• TASK REQUIREMENTS
Pull every line from the records that has the word "Installationsprozess" in it.

• ENTRIES SHOWN
□ □ □
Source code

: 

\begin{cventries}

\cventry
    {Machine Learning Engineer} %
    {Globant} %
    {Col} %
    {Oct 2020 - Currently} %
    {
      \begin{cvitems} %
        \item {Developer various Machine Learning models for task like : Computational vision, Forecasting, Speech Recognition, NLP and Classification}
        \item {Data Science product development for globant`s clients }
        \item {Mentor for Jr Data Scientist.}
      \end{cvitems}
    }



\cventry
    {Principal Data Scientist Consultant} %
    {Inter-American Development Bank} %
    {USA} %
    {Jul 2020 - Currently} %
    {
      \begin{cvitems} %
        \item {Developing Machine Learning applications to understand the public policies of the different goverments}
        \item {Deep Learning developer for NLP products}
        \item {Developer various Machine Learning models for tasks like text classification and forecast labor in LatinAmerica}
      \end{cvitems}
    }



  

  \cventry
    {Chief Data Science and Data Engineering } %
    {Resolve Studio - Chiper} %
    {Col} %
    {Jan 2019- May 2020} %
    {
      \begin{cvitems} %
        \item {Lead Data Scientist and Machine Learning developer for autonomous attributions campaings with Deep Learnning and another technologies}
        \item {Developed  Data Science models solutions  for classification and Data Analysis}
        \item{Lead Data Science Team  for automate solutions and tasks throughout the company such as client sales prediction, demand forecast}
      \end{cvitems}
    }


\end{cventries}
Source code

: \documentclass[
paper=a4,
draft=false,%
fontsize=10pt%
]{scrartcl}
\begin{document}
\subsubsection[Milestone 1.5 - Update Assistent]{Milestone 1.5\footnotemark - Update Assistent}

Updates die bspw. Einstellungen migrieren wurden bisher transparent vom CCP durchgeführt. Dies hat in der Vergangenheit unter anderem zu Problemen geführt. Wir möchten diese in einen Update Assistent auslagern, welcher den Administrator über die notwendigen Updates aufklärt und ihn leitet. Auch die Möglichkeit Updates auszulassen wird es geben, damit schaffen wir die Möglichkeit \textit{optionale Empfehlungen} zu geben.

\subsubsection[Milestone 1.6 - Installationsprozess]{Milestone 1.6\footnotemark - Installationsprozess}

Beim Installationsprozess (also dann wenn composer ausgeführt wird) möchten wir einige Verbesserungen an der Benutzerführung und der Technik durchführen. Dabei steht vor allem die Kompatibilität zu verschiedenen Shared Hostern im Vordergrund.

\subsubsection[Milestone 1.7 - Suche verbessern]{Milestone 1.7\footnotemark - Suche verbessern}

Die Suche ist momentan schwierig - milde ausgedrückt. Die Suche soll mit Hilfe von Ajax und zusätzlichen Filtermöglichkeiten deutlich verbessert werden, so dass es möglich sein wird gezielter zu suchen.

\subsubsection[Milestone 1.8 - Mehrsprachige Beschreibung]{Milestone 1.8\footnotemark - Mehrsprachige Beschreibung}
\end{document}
□ □ □
• EXERCISE OUTPUT
\subsubsection[Milestone 1.6 - Installationsprozess]{Milestone 1.6\footnotemark - Installationsprozess}
Beim Installationsprozess (also dann wenn composer ausgeführt wird) möchten wir einige Verbesserungen an der Benutzerführung und der Technik durchführen. Dabei steht vor allem die Kompatibilität zu verschiedenen Shared Hostern im Vordergrund.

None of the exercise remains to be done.